Monday, 10 October 2011

Deep End (1970)


I am a firm supporter and collector of the BFI’s Flipside imprint. With a remit to release obscure British cinematic rarities in dual format edition packages, already such wonderful treasures as The Bed Sitting Room (1969), Herostratus (1967), The Party’s Over (1965), and Bronco Bullfrog (1971) have been unearthed for an unsuspecting audience. The BFI’s excellent and important work continued with the issuing of Polish director Jerzy Skolimowski’s criminally under distributed tale of sexual obsession Deep End. My previous experience with this audacious art film came as an undergraduate, when I was fortunate enough to watch an off air recording on VHS. However as this was recorded off television sometime in the mid 1980’s the delicate textures and symbolic use of colour was all but lost amid the washed out and faded video image. In some strange way though the dilapidated and worn out vision of a London that had done all its swinging a couple of years before was somehow enhanced by the worn out VHS visuals. Although the rundown and decrepit London we see is still very much in evidence on the gorgeous HD transfer, it is the primacy of the colours, and their strikingly figurative role which takes centre stage.

Time and again we see in cinema that the perspective of the outsider can often illuminate a certain truth about a society. Skolimowski was an émigré filmmaker who like his colleague and countryman Roman Polanski found himself in London at a time when it was the cultural capital of the world. While Polanski crafted a horrifying, highly disturbed and paranoid vision of ‘swinging’ London in his nightmarish psychological horror film Repulsion (1965) Skolimowski’s attitude to British society was embellished with a certain absurdist and surrealist sensibility. The first triumph of Deep End lies in the success of the filmmakers in recreating a clapped out municipal baths in Munich. Although there was some location shooting in Fulham, the vast majority of the film was shot with a West German crew in Bavaria. On no single occasion does the illusion falter due to an attention to production design and art direction that is nothing short of inspired.

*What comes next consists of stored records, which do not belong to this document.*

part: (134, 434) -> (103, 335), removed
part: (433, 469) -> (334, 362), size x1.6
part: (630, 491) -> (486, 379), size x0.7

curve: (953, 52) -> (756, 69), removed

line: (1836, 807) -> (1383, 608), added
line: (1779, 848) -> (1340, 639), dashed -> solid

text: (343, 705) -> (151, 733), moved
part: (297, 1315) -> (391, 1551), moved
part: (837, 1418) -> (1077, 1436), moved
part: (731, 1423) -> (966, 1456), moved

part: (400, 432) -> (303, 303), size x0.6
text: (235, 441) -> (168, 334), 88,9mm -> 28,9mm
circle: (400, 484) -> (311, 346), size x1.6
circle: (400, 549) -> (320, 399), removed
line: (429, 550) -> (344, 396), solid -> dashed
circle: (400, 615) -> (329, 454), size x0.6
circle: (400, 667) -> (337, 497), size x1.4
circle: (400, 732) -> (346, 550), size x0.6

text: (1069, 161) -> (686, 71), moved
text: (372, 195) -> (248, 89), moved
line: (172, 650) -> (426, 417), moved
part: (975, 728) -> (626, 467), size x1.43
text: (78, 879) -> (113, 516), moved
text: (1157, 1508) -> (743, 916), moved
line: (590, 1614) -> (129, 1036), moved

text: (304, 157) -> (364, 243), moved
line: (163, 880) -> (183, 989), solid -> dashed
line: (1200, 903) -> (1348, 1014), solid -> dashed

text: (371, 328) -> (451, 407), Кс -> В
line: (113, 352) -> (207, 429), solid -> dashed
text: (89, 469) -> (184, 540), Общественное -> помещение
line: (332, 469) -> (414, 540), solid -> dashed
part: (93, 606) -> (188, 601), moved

The film opens with fifteen year old Mike (John Moulder-Brown) cycling excitedly to his first job accompanied by the strains of Cat Stevens. Moulder-Brown conveys an effortless innocence, and a shy introversion that comes with the self-conscious awkwardness of the virgin. His main difficulty at work does not lie with the physicality of the job, but with the strong feminine presence in attendance. The first of these is the stunning Susan (Jane Asher) a sexually promiscuous young lady who delights in Mike’s discomfort and takes every opportunity to tease and torment him. Bedecked in her day-glow yellow coat, white boots, and swishing her flame red hair, Susan is merciless in leading Mike on and regularly stokes his burgeoning sexual obsession. With its peeling sickly green painted walls the building mirrors the sexual iniquity of its customers. Mike experiences this first hand in a standout sequence featuring Diana Dors. You’ll never view football the same after Ms. Dors’ breathless antics. All the while the director is introducing certain colour schemes that offer a prophecy of future events. The keynote colour here is red. The film opens with a drop of blood, later a painter and decorator randomly starts painting the walls red, and perhaps most importantly of all is Susan’s red hair.

Perhaps a weakness of the film is that it sets up an atmosphere in which a tragic outcome is easily telegraphed by the audience. One knows that Mike’s increasing obsession which eventually leads to him stalking Susan and actively attempting to destroy her relationship can only end in disaster. Susan is engaged to Chris (Christopher Sandford) a loathsome individual whose idea of a romantic date is taking her to a nearby porn cinema. The other principal male character is a randy swimming instructor played by Karl Michael Vogler. He uses his position of authority to fondle the underage girls in his care and embarks on an affair with Susan. All of the male characters are damaged by their need for sex, and are extremely vulnerable when faced with someone as mercenary as the permissive Susan. But despite the ominous tone that steadily develops, Skolimowski enthuses his film with such an offbeat and quirky sense of humour that the film never becomes oppressive. Take for an example the recurrent joke between Mike and the hot dog vendor, Mike’s encounter with a crippled hooker, and most farcically of all Mike and Susan’s feverish search for a diamond in the snow.

At a certain point in the extended sequence in Soho the film shifts into a space which might well be Mike’s fantasy. The repetitive pulsing rhythms of the German progressive rock band Can feeds into this sense of disconnectedness. A fragmentary state develops which culminates in Mike’s discovery of a nude cut out which may or may not be Susan. His fantasy of swimming with the lifeless cut out is our most notable signpost yet to the fate that will befall the characters. Deep End is both a coming of age comedy and a dark psycho-sexual thriller. It balances these two approaches with aplomb and these two forms are linked by the director’s peculiar and eccentric view of sexual permissiveness in early 1970’s London. Much credit must go to the writers (Skolimowski himself, Jerzy Gruza and Boleslaw Sulik) for maintaining a non-judgemental and morally ambiguous stance toward the principal characters.